[Trecho do documento]
A mídia nutre verdadeira ojeriza a movimentos socias e de trabalhadores (Charge: Rafa)
Artur Pires
Na última terça-feira (29), após
episódio em frente ao jornal Diário do Nordeste, os fortalezenses foram
bombardeados com notícias acerca do quebra-quebra que resultou com a vidraçaria
da fachada do jornal vindo abaixo, após confronto entre seguranças do DN e
trabalhadores de dois segmentos – gráficas e construção civil - em greve. Em
todos os veículos de comunicação que noticiaram o ocorrido, uma unanimidade: a
criminalização do movimento paredista. De fato, as imagens são bastante
contundentes: trabalhadores estilhaçando com pedras a vidraça do jornal. No
entanto, vale a ressalva, nem tudo o que parece é.
Os jornais, o DN incluso
(lógico!), apressaram-se a contar o ocorrido estritamente sob a ótica dos donos
da empresa. Parlamentares foram contatados para expressar seu repúdio com a
“selvageria” dos trabalhadores grevistas. Na cobertura dos fatos pelos
noticiosos, coincidentemente - ou não? -, outra unanimidade: não foi ouvido o
outro lado do ocorrido. Quando muito, uma ou duas linhas escondidas para a
versão dos trabalhadores em greve em meio a páginas inteiras de ataques e
acusações furiosas contra os mesmos e seus movimentos. Na tevê, a cobertura foi
ainda mais tendenciosa, uma vez que os sindicatos da construção civil e dos
gráficos sequer foram ouvidos.
Nós, jornalistas, aprendemos
ainda nos primeiros semestres de faculdade uma lição básica da futura profissão
que abraçaremos: ouvir os dois (ou três, quatro, quantos houver) lados da
notícia. Lembro bem do meu professor e mestre, Agostinho Gósson, falando
insistentemente para termos sempre o cuidado de escutar as diferentes versões
que, por ventura, possam haver de um mesmo acontecimento. Não é o que fazem os
“jornalões” da mídia empresarial, representados aqui no Ceará pelo O Povo
(grupo Demócrito Rocha) e, principalmente, pelo Diário do Nordeste (grupo Edson
Queiroz).

[Informações fornecidas]
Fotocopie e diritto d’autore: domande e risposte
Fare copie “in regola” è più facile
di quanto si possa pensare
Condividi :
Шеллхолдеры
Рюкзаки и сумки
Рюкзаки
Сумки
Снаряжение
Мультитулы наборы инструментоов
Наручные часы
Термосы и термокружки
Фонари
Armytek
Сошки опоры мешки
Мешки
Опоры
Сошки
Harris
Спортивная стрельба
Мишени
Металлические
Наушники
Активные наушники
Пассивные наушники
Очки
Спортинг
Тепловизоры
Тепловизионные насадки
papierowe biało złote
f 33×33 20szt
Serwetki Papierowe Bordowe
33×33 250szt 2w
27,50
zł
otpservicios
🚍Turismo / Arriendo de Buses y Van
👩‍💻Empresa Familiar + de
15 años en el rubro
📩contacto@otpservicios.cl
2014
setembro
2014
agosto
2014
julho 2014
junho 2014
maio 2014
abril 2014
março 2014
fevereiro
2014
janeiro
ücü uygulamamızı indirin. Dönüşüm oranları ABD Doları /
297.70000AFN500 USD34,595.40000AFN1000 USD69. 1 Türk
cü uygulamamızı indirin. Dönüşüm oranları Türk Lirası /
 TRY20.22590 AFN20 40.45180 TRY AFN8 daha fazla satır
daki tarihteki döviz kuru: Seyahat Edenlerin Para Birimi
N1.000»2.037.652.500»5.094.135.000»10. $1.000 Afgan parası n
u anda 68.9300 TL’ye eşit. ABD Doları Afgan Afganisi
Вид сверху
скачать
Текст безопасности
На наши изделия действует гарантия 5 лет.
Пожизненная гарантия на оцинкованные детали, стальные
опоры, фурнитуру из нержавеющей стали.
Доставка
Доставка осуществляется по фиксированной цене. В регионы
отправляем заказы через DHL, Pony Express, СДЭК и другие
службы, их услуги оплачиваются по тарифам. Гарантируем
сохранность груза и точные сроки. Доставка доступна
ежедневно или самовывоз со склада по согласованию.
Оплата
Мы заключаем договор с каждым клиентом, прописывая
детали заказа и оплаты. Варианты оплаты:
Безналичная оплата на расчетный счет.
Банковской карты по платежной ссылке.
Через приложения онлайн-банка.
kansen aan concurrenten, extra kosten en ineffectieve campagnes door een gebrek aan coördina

[Enunciado do exercício]
Responda com base no texto sobre a cobertura da greve em Fortaleza:
(a) Trabalhadores de quais dois segmentos estavam em greve?
(b) Com o que os trabalhadores estilhaçaram a vidraça do jornal?
(c) Quais jornais representam a mídia empresarial no Ceará, e a que grupo pertence cada um?

[Resposta da tarefa]
(a) Gráficas e construção civil.
(b) Com pedras.
(c) O Povo, do grupo Demócrito Rocha, e o Diário do Nordeste, do grupo Edson Queiroz.